Action item:
Please count the lines in the entries below that contain the string "специалист", treating uppercase and lowercase as different, and reply with only the number.

Raw data:
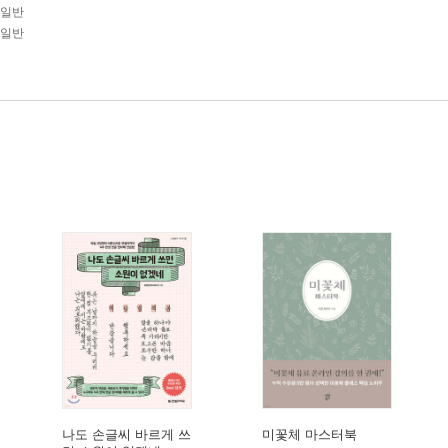
습일반
습일반
나도 손글씨 바르게 쓰
미꽃체 마스터북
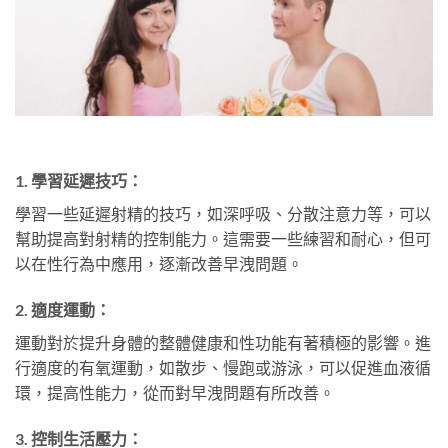
1. 學習延遲技巧：
學習一些延遲射精的技巧，如深呼吸、分散注意力等，可以
幫助提高對射精的控制能力。這需要一些練習和耐心，但可
以在性行為中應用，逐漸改善早洩問題。
2. 適度運動：
運動對於提升身體的整體健康和性功能有著積極的影響。進
行適度的有氧運動，如散步、慢跑或游泳，可以促進血液循
環，提高性能力，從而對早洩問題有所改善。
3. 控制生活壓力：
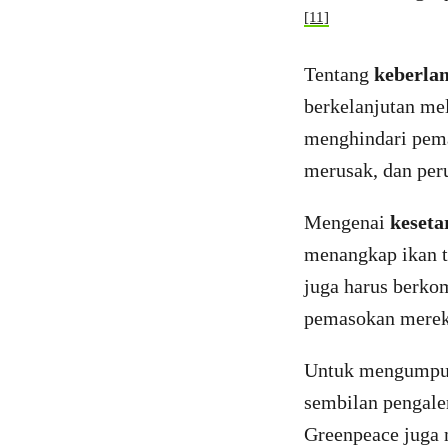
[11]
Tentang
keberla
berkelanjutan me
menghindari pema
merusak, dan per
Mengenai
keseta
menangkap ikan t
juga harus berko
pemasokan mereka 
Untuk mengumpulk
sembilan pengalen
Greenpeace juga m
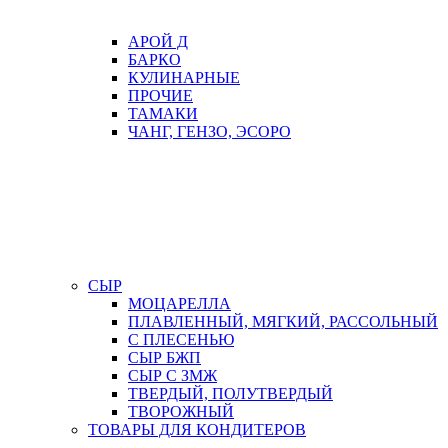
АРОЙ Д
БАРКО
КУЛИНАРНЫЕ
ПРОЧИЕ
ТАМАКИ
ЧАНГ, ГЕНЗО, ЭСОРО
СЫР
МОЦАРЕЛЛА
ПЛАВЛЕННЫЙ, МЯГКИЙ, РАССОЛЬНЫЙ
С ПЛЕСЕНЬЮ
СЫР БЖП
СЫР С ЗМЖ
ТВЕРДЫЙ, ПОЛУТВЕРДЫЙ
ТВОРОЖНЫЙ
ТОВАРЫ ДЛЯ КОНДИТЕРОВ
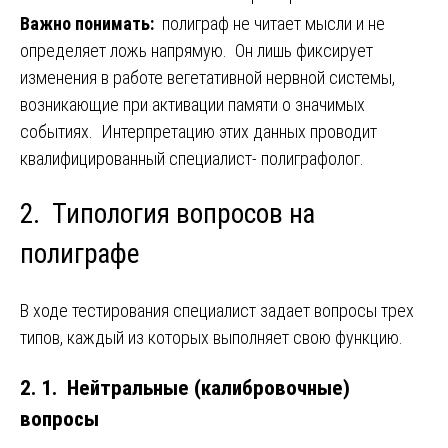
Важно понимать:
полиграф не читает мысли и не
определяет ложь напрямую. Он лишь фиксирует
изменения в работе вегетативной нервной системы,
возникающие при активации памяти о значимых
событиях. Интерпретацию этих данных проводит
квалифицированный специалист- полиграфолог.
2. Типология вопросов на
полиграфе
В ходе тестирования специалист задает вопросы трех
типов, каждый из которых выполняет свою функцию.
2. 1. Нейтральные (калибровочные)
вопросы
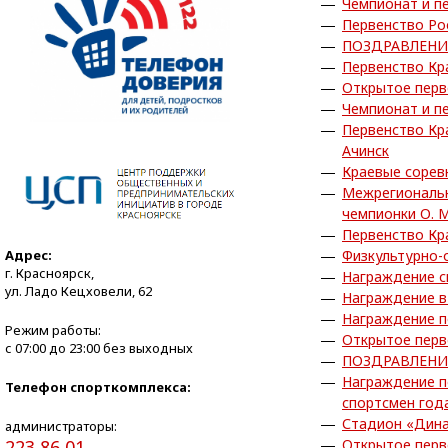
Чемпионат и пе
Первенство Ро
ПОЗДРАВЛЕНИ
Первенство Кра
Открытое перв
Чемпионат и пе
Первенство Кра
Ачинск
Краевые сорев
Межрегиональн
чемпионки О. 
Первенство Кра
Адрес:
Физкультурно-
г. Красноярск,
Награждение с
ул. Ладо Кецховели, 62
Награждение в
Награждение по
Режим работы:
Открытое перв
с 07:00 до 23:00 без выходных
ПОЗДРАВЛЕНИ
Награждение п
Телефон спорткомплекса:
спортсмен года
Стадион «Дина
администраторы:
223 86 01
Открытое перв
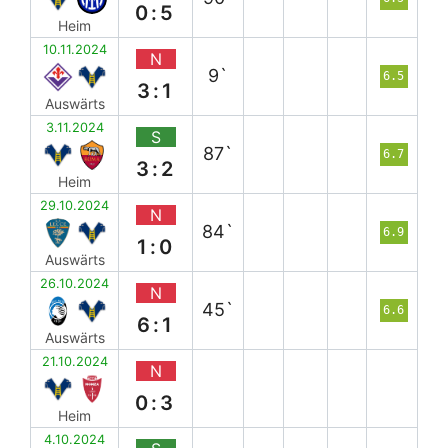
0:5
Heim
10.11.2024
N
9`
6.5
3:1
Auswärts
3.11.2024
S
87`
6.7
3:2
Heim
29.10.2024
N
84`
6.9
1:0
Auswärts
26.10.2024
N
45`
6.6
6:1
Auswärts
21.10.2024
N
0:3
Heim
4.10.2024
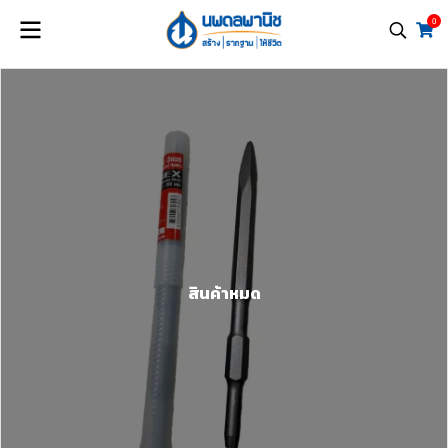
0
สินค้าหมด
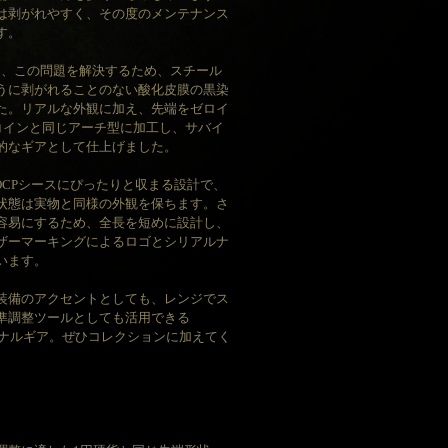
は剥がれやすく、その度のメンテナンス
す。
L」は、この問題を解決するため、スチール
うに剥がれることのない酸化皮膜の黒染
た。リアルな外観に加え、先端をゼロイ
のコインと同じアーチ型に加工し、サバイ
的なギアとして仕上げました。
製SOCPシースにぴったりと収まる設計で、
状態は実物と同様の外観を保ちます。さ
容易にするため、全長を短めに設計し、
ザーマーキングによるロゴとシリアルナ
います。
装備のアクセントとしても、レンジでス
準調整ツールとしても活用できる
リジナルギア。ぜひコレクションに加えてく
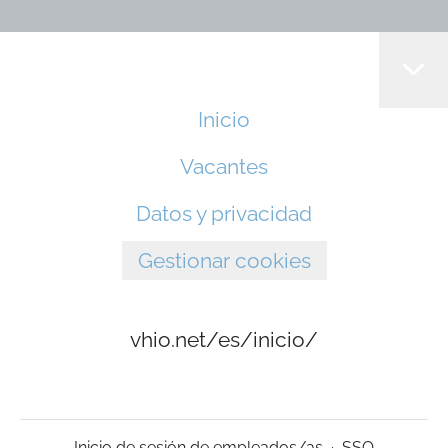
Inicio
Vacantes
Datos y privacidad
Gestionar cookies
vhio.net/es/inicio/
Inicio de sesión de empleados/as
·
SSO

Expected answer:
2